Through the Door on Your Knees
R.N. Hogan tells a story that while one of Noah’s sons was out, he saw a giraffe. Coming home, at the time when the ark was being completed, he said, “Father, we have made a terrible mistake in building the ark.” The father said, “How is that my son?” The son said, “Why, you know that we are to take in two of every kind of beast, and I saw in the mountains some beasts with heads twenty to thirty feet high. Now they can never get into the ark through that low door, so we will have to alter it.” Noah said, “My son, I made that door just as God directed, and it will remain as it is. It will be right.” The son said, “Never, father. This beast I saw can never get through that door.” The father said, “Well, son, we will wait on God and see.” When the giraffes walked up to the door, Noah and his sons watched them with keen interest. The giraffes halted and looked—looked into the ark and looked at the howling storms and raging waters outside. Then the leader, by degrees, lowered his head and got on his knees, and crawled in, and the other followed.
Hogan’s parable illustrates the importance of humility.
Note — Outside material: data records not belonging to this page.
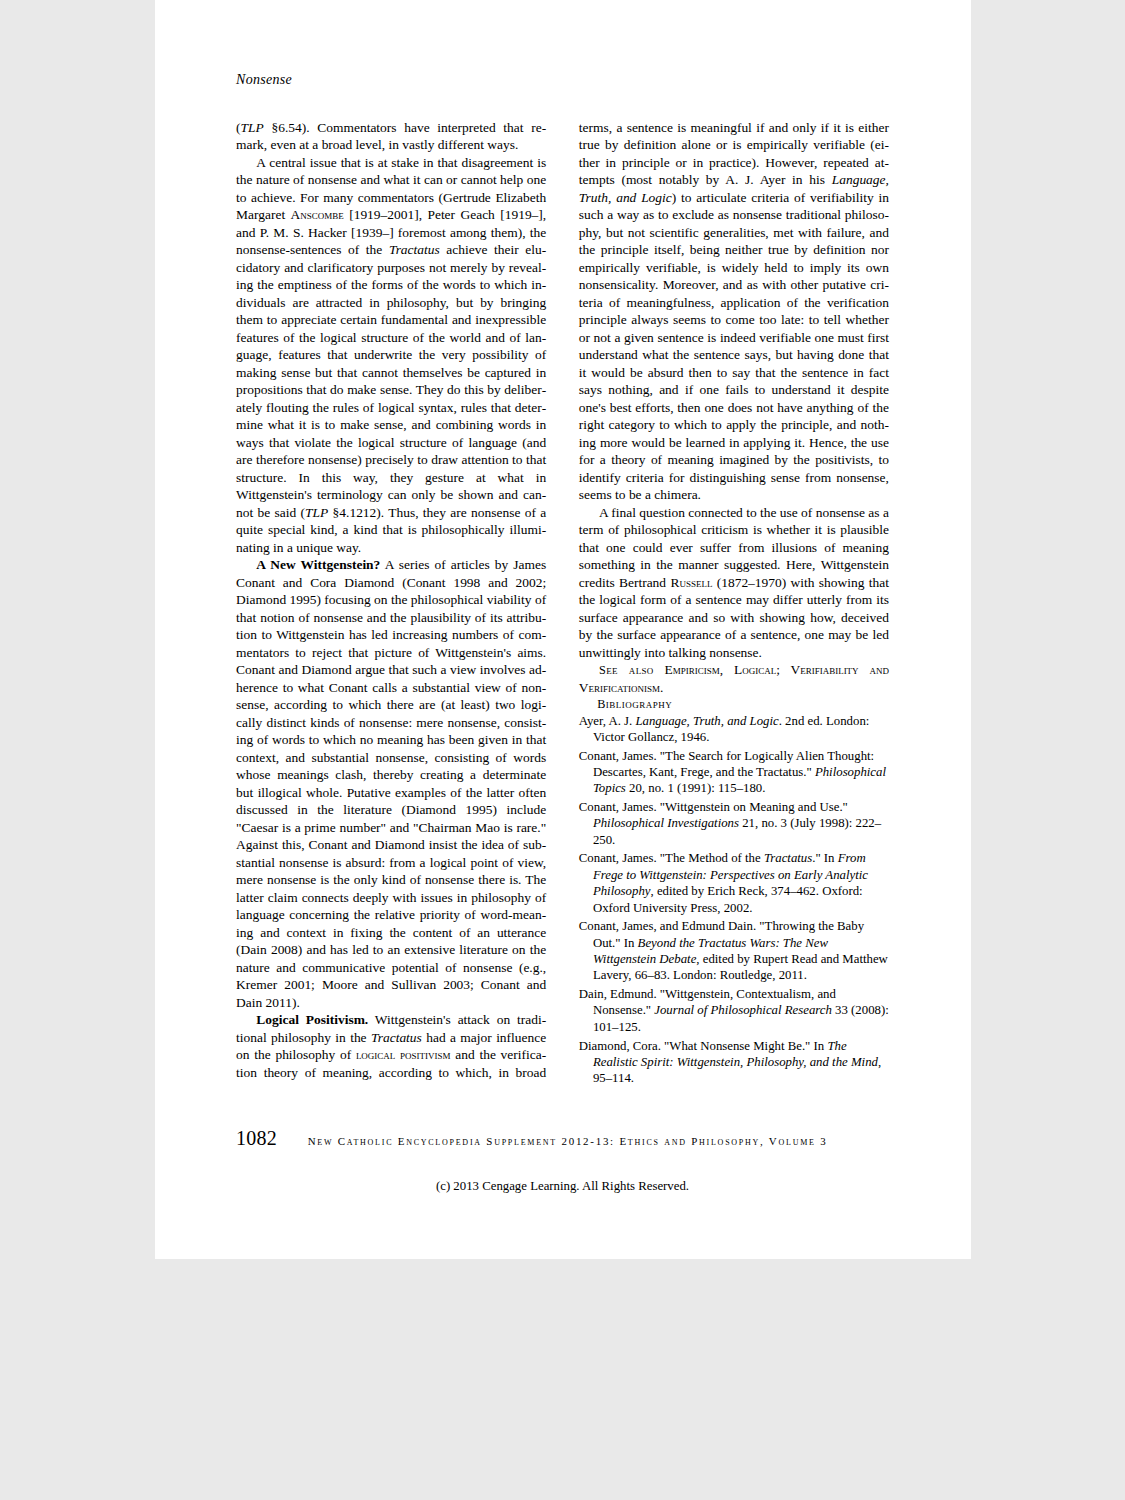Nonsense
(TLP §6.54). Commentators have interpreted that remark, even at a broad level, in vastly different ways.
A central issue that is at stake in that disagreement is the nature of nonsense and what it can or cannot help one to achieve. For many commentators (Gertrude Elizabeth Margaret Anscombe [1919–2001], Peter Geach [1919–], and P. M. S. Hacker [1939–] foremost among them), the nonsense-sentences of the Tractatus achieve their elucidatory and clarificatory purposes not merely by revealing the emptiness of the forms of the words to which individuals are attracted in philosophy, but by bringing them to appreciate certain fundamental and inexpressible features of the logical structure of the world and of language, features that underwrite the very possibility of making sense but that cannot themselves be captured in propositions that do make sense. They do this by deliberately flouting the rules of logical syntax, rules that determine what it is to make sense, and combining words in ways that violate the logical structure of language (and are therefore nonsense) precisely to draw attention to that structure. In this way, they gesture at what in Wittgenstein's terminology can only be shown and cannot be said (TLP §4.1212). Thus, they are nonsense of a quite special kind, a kind that is philosophically illuminating in a unique way.
A New Wittgenstein? A series of articles by James Conant and Cora Diamond (Conant 1998 and 2002; Diamond 1995) focusing on the philosophical viability of that notion of nonsense and the plausibility of its attribution to Wittgenstein has led increasing numbers of commentators to reject that picture of Wittgenstein's aims. Conant and Diamond argue that such a view involves adherence to what Conant calls a substantial view of nonsense, according to which there are (at least) two logically distinct kinds of nonsense: mere nonsense, consisting of words to which no meaning has been given in that context, and substantial nonsense, consisting of words whose meanings clash, thereby creating a determinate but illogical whole. Putative examples of the latter often discussed in the literature (Diamond 1995) include "Caesar is a prime number" and "Chairman Mao is rare." Against this, Conant and Diamond insist the idea of substantial nonsense is absurd: from a logical point of view, mere nonsense is the only kind of nonsense there is. The latter claim connects deeply with issues in philosophy of language concerning the relative priority of word-meaning and context in fixing the content of an utterance (Dain 2008) and has led to an extensive literature on the nature and communicative potential of nonsense (e.g., Kremer 2001; Moore and Sullivan 2003; Conant and Dain 2011).
Logical Positivism. Wittgenstein's attack on traditional philosophy in the Tractatus had a major influence on the philosophy of logical positivism and the verification theory of meaning, according to which, in broad terms, a sentence is meaningful if and only if it is either true by definition alone or is empirically verifiable (either in principle or in practice). However, repeated attempts (most notably by A. J. Ayer in his Language, Truth, and Logic) to articulate criteria of verifiability in such a way as to exclude as nonsense traditional philosophy, but not scientific generalities, met with failure, and the principle itself, being neither true by definition nor empirically verifiable, is widely held to imply its own nonsensicality. Moreover, and as with other putative criteria of meaningfulness, application of the verification principle always seems to come too late: to tell whether or not a given sentence is indeed verifiable one must first understand what the sentence says, but having done that it would be absurd then to say that the sentence in fact says nothing, and if one fails to understand it despite one's best efforts, then one does not have anything of the right category to which to apply the principle, and nothing more would be learned in applying it. Hence, the use for a theory of meaning imagined by the positivists, to identify criteria for distinguishing sense from nonsense, seems to be a chimera.
A final question connected to the use of nonsense as a term of philosophical criticism is whether it is plausible that one could ever suffer from illusions of meaning something in the manner suggested. Here, Wittgenstein credits Bertrand Russell (1872–1970) with showing that the logical form of a sentence may differ utterly from its surface appearance and so with showing how, deceived by the surface appearance of a sentence, one may be led unwittingly into talking nonsense.
See also Empiricism, Logical; Verifiability and Verificationism.
Bibliography
Ayer, A. J. Language, Truth, and Logic. 2nd ed. London: Victor Gollancz, 1946.
Conant, James. "The Search for Logically Alien Thought: Descartes, Kant, Frege, and the Tractatus." Philosophical Topics 20, no. 1 (1991): 115–180.
Conant, James. "Wittgenstein on Meaning and Use." Philosophical Investigations 21, no. 3 (July 1998): 222–250.
Conant, James. "The Method of the Tractatus." In From Frege to Wittgenstein: Perspectives on Early Analytic Philosophy, edited by Erich Reck, 374–462. Oxford: Oxford University Press, 2002.
Conant, James, and Edmund Dain. "Throwing the Baby Out." In Beyond the Tractatus Wars: The New Wittgenstein Debate, edited by Rupert Read and Matthew Lavery, 66–83. London: Routledge, 2011.
Dain, Edmund. "Wittgenstein, Contextualism, and Nonsense." Journal of Philosophical Research 33 (2008): 101–125.
Diamond, Cora. "What Nonsense Might Be." In The Realistic Spirit: Wittgenstein, Philosophy, and the Mind, 95–114.
1082
New Catholic Encyclopedia Supplement 2012-13: Ethics and Philosophy, Volume 3
(c) 2013 Cengage Learning. All Rights Reserved.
God has revealed conditions for salvation. We must believe (John 8:24), repent (Acts 17:30), confess (Matt. 10:32-33), and be baptized to be saved (Mark 16:16; 1 Pet. 3:21). After conversion, we must continue to walk in the light to enjoy the continual cleansing of Christ’s blood (1 John 1:7). These may not be the conditions we would have made if we were in God’s shoes. They may conflict with the plan we heard growing up. But if we want to go to heaven, we must obey God’s commandments (Heb. 5:9).
God’s door to salvation may seem a little low for our tastes. Only those who are willing to get on their knees will be able to enter through it and be saved. Remember, “God opposes the proud but give grace to the humble” (1 Pet. 5:5).